La thèse controversée et développée par Fundi Aboudou dans ce quotidien me semble fort discutable pour plusieurs raisons.
Democrasy Mpiya
Le projet de société de cette courroie de transmission du mouvement révolutionnaire comorien visait à « renverser le pouvoir de la grande bourgeoisie et de l’impérialisme, mettre à bas toutes ses institutions et bâtir à la place un régime d’unité nationale et de progrès, la Démocratie Nouvelle, traduite littéralement par Démocrasy Mpiya.
« Un État démocratique et populaire qui incarnera les intérêts de toutes les classes populaires et de progrès, promouvant l’unité nationale avec le retour de Mayotte dans l’ensemble comorien, laïque et prônant la séparation de l’État et de la religion.
La dissolution des institutions fédérales et l’instauration d’une administration centralisée, unique et efficace figuraient en bonne place dans les propositions du Front démocratique au même titre que la réforme agraire, les nationalisations des propriétés féodales, des sociétés coloniales et celles des mercenaires. La terre devrait être distribuée à ceux qui la travaillent ».
C’est la quintessence du projet de société clairement affiché par le FD lorsqu’il s’était présenté aux législatives de mars 1982. C’était au temps de la Révolution nationale démocratique et populaire (RNDP) heureusement renvoyée aux calendes grecques.

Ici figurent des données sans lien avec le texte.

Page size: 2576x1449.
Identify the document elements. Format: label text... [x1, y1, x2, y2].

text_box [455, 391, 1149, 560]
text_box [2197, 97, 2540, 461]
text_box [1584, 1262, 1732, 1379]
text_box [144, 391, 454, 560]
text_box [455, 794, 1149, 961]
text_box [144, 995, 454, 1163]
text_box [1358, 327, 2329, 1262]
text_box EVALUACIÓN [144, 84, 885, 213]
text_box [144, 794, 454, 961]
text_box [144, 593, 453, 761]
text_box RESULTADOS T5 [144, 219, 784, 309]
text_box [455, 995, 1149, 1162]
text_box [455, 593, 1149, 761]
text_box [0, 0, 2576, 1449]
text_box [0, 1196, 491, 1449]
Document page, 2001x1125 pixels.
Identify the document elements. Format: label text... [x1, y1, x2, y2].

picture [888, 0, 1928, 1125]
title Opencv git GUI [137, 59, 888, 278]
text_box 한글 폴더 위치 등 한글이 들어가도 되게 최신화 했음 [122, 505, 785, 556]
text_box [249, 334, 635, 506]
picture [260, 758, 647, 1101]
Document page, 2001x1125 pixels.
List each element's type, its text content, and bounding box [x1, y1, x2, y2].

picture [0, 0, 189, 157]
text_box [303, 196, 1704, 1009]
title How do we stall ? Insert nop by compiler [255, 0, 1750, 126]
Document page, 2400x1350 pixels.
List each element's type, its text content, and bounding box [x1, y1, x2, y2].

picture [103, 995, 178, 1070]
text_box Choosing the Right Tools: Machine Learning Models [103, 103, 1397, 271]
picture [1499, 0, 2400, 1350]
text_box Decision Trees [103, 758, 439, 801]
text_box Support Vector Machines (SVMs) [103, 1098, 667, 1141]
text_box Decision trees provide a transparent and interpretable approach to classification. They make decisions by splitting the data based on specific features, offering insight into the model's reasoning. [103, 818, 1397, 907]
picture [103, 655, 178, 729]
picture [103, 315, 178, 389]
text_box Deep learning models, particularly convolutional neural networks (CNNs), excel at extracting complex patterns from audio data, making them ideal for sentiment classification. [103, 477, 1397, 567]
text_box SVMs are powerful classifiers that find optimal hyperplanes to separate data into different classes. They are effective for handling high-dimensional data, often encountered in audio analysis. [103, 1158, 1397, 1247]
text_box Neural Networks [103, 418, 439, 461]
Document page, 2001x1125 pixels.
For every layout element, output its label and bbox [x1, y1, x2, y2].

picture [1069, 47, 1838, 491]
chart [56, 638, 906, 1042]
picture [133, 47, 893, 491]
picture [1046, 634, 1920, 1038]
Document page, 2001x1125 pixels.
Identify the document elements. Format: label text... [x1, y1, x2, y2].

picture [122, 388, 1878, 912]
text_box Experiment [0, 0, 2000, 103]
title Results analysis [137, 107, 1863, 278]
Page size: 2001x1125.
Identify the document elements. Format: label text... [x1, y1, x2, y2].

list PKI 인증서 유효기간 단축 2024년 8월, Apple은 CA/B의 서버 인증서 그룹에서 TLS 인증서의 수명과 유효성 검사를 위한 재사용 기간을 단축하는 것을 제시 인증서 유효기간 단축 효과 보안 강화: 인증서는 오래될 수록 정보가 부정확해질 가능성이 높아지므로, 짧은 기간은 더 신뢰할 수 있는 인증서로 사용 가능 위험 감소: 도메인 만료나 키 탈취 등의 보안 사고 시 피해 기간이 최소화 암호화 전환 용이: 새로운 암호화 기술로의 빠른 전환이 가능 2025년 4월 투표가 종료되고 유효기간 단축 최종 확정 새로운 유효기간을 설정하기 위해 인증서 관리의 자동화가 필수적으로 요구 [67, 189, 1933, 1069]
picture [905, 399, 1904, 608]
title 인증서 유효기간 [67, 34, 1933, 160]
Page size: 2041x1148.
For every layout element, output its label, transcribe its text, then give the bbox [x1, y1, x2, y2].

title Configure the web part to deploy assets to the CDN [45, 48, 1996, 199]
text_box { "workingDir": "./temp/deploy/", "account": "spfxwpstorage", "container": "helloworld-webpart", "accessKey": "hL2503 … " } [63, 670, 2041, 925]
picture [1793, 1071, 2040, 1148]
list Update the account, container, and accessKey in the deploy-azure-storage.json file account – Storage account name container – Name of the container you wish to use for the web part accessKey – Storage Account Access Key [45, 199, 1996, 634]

Ce projet n’a jamais été réalisé (et pour cause) ni repris aujourd’hui par aucun parti politique. Il est jeté aux orties compte tenu des mutations idéologiques intervenues dans le monde depuis la chute du mur de Berlin le 9 novembre 1989.

Force est de reconnaître que l’effondrement organisationnel et politico-idéologique du F.D. a été l’œuvre du président Ahmed Abdallah et des mercenaires. C’est la plus grande victoire politique enregistrée par le Rais Ahmed Abdallah en quarante ans de vie publique, après la déclaration unilatérale de l’indépendance le 6 juillet 1975.
La déroute de ce parti, le plus important et le mieux structuré des derniers mouvements maoïstes de l’océan indien se réclamant de Marx, Engels, Lénine, Staline et de la pensée du grand timonier Mao Tsé-Toung, mérite l’attention particulière des historiens et la reconnaissance du peuple comorien pour les combats qu’il a menés contre les mercenaires et pour les libertés démocratiques de 1978 à 1985.
En soulevant ce débat sur la place publique, j’attends des militants et des intellectuels qui gravitaient autour de cette mouvance qu’ils sortent de leur silence complice et complaisant. Je les invite à s’exprimer sur la défaite du mouvement révolutionnaire et de l’idéologie marxiste – léniniste véhiculée par l’intelligentsia comorienne des années 1970 et 1980.
Cette tribune est un devoir de mémoire et une modeste contribution à ce pan entier de notre histoire contemporaine et celle de deux générations d’intellectuels engagés.